PINK1 Kinase Enhances the Repair Effects of Bone Marrow Mesenchymal Stem Cells on Renal Ischemia/Reperfusion-Induced Acute Kidney Injury in Mice

Abstract:

Background: Acute kidney injury (AKI) is a common severe acute syndrome caused by multiple causes, which is characterized by a rapid decline of renal function in a short period. Bone mesenchymal stem cells (BMSCs) are effective in the treatment of AKI. However, it remains unclear about the mechanism of their beneficial effects. PENT-induced kinase 1 (PINK1) may play an important role in the kidney tissue repair.
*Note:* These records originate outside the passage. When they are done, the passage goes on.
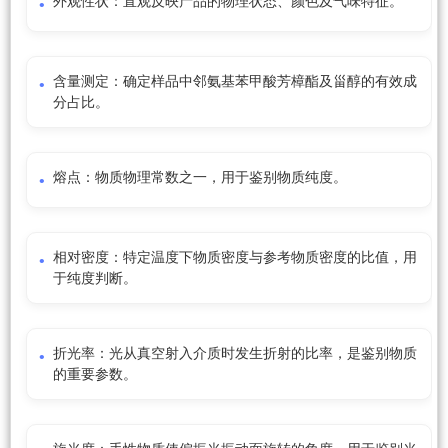
外观性状：直观反映产品的物理状态、颜色及气味特征。
含量测定：确定样品中邻氨基苯甲酸芳樟酯及甾醇的有效成
分占比。
熔点：物质物理常数之一，用于鉴别物质纯度。
相对密度：特定温度下物质密度与参考物质密度的比值，用
于纯度判断。
折光率：光从真空射入介质时发生折射的比率，是鉴别物质
的重要参数。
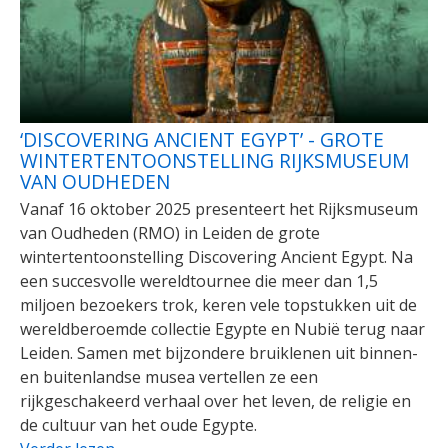
‘DISCOVERING ANCIENT EGYPT’ - GROTE
WINTERTENTOONSTELLING RIJKSMUSEUM
VAN OUDHEDEN
Vanaf 16 oktober 2025 presenteert het Rijksmuseum
van Oudheden (RMO) in Leiden de grote
wintertentoonstelling Discovering Ancient Egypt. Na
een succesvolle wereldtournee die meer dan 1,5
miljoen bezoekers trok, keren vele topstukken uit de
wereldberoemde collectie Egypte en Nubië terug naar
Leiden. Samen met bijzondere bruiklenen uit binnen-
en buitenlandse musea vertellen ze een
rijkgeschakeerd verhaal over het leven, de religie en
de cultuur van het oude Egypte.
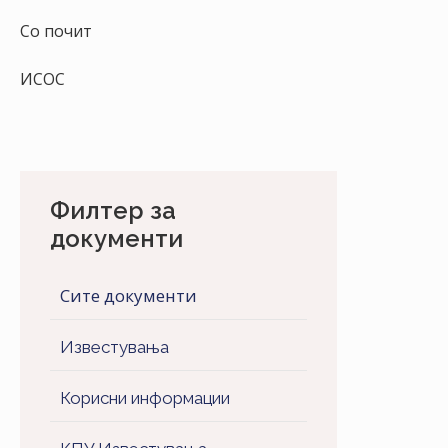
НАСТАНИ
Со почит
КОНТАКТ
ИСОС
НАЈАВА
ЗА
ЧЛЕНОВИ
АЖУРИРАЈ
Филтер за
ПОДАТОЦИ
документи
Сите документи
Известувања
Корисни информации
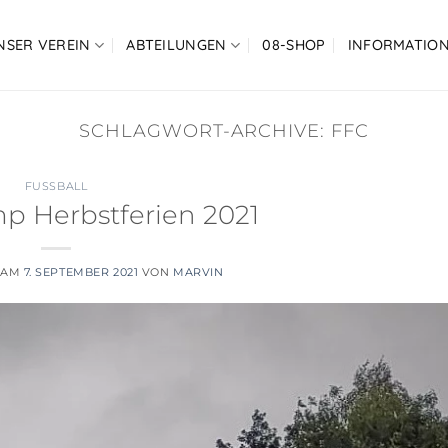
NSER VEREIN
ABTEILUNGEN
08-SHOP
INFORMATIO
SCHLAGWORT-ARCHIVE:
FFC
FUSSBALL
p Herbstferien 2021
 AM
7. SEPTEMBER 2021
VON
MARVIN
In this study, an endeavor would be made to explore the enhancing effect of PINK1 overexpression on the repair of AKI through BMSCs.

Methods: In this study, the ischemia/reperfusion-induced acute kidney injury (IRI-AKI) in mice and the hypoxia-reoxygenation model of cells were established, and the indexes were detected by pathology and immunology experimental.
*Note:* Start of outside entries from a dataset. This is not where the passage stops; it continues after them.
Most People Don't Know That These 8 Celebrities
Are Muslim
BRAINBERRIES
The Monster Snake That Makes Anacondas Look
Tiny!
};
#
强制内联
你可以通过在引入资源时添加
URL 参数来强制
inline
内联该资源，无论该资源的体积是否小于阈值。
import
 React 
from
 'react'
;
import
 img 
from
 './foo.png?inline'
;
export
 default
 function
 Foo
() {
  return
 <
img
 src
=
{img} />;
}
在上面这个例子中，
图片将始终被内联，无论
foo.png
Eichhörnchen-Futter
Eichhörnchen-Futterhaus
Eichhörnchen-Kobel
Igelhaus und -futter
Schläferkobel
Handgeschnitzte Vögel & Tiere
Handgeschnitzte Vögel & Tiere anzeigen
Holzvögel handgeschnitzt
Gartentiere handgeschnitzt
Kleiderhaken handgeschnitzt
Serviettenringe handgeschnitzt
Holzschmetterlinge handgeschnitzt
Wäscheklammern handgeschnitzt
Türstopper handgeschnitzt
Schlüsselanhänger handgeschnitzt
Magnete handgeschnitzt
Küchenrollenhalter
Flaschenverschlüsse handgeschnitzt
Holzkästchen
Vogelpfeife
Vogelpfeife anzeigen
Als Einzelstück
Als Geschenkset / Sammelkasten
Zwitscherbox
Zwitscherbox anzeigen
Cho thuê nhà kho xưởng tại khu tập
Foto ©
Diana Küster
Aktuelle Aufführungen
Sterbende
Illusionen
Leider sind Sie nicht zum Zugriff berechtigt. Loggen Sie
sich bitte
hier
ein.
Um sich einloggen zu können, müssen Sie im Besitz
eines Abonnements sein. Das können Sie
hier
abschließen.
Results: After ischemia/reperfusion, compared with the BMSCs group, the OE PINK1 group had a decreased expression of BUN, the mitigated renal fibrosis , the reduced tissue damage degree. Overexpressed PINK1 could decrease the inflammatory reaction of injured kidney tissues in IRI-AKI mice, the decreased expression of IL-10 in peripheral blood serum; and regulate the distribution of immune cells in the kidney during IRI, the decreased infiltration of lymphocytes, the increased infiltration of macrophages; and reduce the stress response of BMSCs under hypoxia and inflammation; and enhance the stress response of BMSCs to renal tubular epithelial cells(RTECs) under hypoxia and inflammation, the decreased apoptosis rate of RTECs, the decreased release of TNF-α in the cell supernatant, and the decreased proliferation of PBMCs in peripheral blood after hypoxia and reoxygenation; and regulate the autophagy of BMSCs in kidney tissues with IRI-AKI to better repair the injured kidney tissues, the increased expression of LC3-B related to autophagy and the decreased expression of mTOR.

Conclusions: In this study, PINK1 overexpression enhances the repair effect of BMSCs on IRI-AKI, and the distribution of injured renal immune cells during IRI regulation by BMSCs. Besides, PINK1 enhances BMSCs and their resistance to the stress response of RTECs under hypoxia and inflammation. In addition, it regulates mitophagy during IRI-AKI. The findings of this study provide a new direction and target for the repair of IRI-AKI through BMSCs.